An all-new, 675cc Triple Daytona is released. The 675 goes on to win the respected Supertest ‘King of Supersports’ award for an unprecedented four years consecutively. As factory 4 in Thailand opens, build volume rise to 41,974 units.
The Street Triple, a mix of the styling and entertainment of the Speed Triple and the power and handling of the Daytona 675 bursts onto the scene and instantly creates a new, and highly successful segment in the motorcycle marketplace.

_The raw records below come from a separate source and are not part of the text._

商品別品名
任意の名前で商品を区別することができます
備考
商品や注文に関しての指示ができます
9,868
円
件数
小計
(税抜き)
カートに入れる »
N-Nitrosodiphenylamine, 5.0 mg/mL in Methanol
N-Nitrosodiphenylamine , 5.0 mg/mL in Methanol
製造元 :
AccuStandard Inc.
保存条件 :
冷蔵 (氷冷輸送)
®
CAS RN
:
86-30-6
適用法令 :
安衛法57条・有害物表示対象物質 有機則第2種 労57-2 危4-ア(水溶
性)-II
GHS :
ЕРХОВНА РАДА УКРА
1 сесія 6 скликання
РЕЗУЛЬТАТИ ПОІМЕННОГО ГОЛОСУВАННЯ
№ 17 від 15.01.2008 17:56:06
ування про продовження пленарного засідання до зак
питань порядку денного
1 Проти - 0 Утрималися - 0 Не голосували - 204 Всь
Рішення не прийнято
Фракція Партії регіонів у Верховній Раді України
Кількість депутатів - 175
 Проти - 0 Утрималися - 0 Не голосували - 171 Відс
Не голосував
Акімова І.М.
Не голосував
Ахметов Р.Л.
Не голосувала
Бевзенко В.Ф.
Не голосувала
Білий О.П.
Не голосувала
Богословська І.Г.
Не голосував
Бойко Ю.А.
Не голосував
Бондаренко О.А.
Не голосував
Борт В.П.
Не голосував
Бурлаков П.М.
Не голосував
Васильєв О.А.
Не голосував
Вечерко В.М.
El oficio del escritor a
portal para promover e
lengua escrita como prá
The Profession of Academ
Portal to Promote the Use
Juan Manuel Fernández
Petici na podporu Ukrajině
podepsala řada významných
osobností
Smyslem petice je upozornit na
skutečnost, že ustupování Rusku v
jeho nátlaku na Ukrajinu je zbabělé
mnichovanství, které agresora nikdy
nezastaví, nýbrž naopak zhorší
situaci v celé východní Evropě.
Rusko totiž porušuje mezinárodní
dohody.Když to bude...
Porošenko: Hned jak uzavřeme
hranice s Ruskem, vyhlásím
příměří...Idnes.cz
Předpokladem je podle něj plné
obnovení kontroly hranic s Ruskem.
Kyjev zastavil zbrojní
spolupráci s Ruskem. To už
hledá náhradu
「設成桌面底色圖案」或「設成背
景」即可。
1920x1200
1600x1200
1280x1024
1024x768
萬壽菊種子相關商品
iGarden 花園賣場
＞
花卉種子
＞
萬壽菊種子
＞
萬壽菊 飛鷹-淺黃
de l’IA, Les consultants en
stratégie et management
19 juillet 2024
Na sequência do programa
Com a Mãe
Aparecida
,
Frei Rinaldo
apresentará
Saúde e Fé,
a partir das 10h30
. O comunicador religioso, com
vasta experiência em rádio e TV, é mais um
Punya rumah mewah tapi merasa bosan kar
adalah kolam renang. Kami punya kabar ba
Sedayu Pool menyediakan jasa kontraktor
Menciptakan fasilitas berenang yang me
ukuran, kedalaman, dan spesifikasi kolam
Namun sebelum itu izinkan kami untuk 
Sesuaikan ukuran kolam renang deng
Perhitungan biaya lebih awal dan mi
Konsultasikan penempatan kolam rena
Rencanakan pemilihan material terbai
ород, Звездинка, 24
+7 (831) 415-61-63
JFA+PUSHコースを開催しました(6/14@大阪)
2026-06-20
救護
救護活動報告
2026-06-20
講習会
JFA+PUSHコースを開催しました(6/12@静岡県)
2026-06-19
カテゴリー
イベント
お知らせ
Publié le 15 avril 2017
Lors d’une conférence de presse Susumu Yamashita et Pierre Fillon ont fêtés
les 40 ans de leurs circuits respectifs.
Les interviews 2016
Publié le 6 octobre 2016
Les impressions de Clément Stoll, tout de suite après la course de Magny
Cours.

Triumph takes its first journey in the ‘R’ sector with the launch of the Street Triple R. Higher specification braking and suspension elevates the class-leading package to new heights.
Triumph Hinckley’s first belt driven bike, the 1600cc parallel-Twin is launched and brings Triumph’s reputation for handling and engineering excellence to the mainstream cruiser market. The bike impresses US magazine Cycle World enough to vote it as their ‘Cruiser of the Year’.
Triumph launches the Tiger 800 & 800XC, Speed Triple, Daytona R, America, Speedmaster and Thunderbird Storm. The greatest number of launches in any year for Triumph.
110 years of motorcycle manufacturer is celebrated with a host of new bike launches. The Tiger Explorer, a 1215cc shaft driven adventure bike makes waves in the growing adventure sector. The same engine is used to power Triumphs new Trophy. To round off a busy year, there are major updates to the 675cc Street Triple and Daytona platforms. Sales reach 50,000 units, supported by the opening of a new subsidiary in Brazil.
As Triumph’s market share in the +500cc sector reaches 6.2%, expansion continues with Triumph’s launch into India.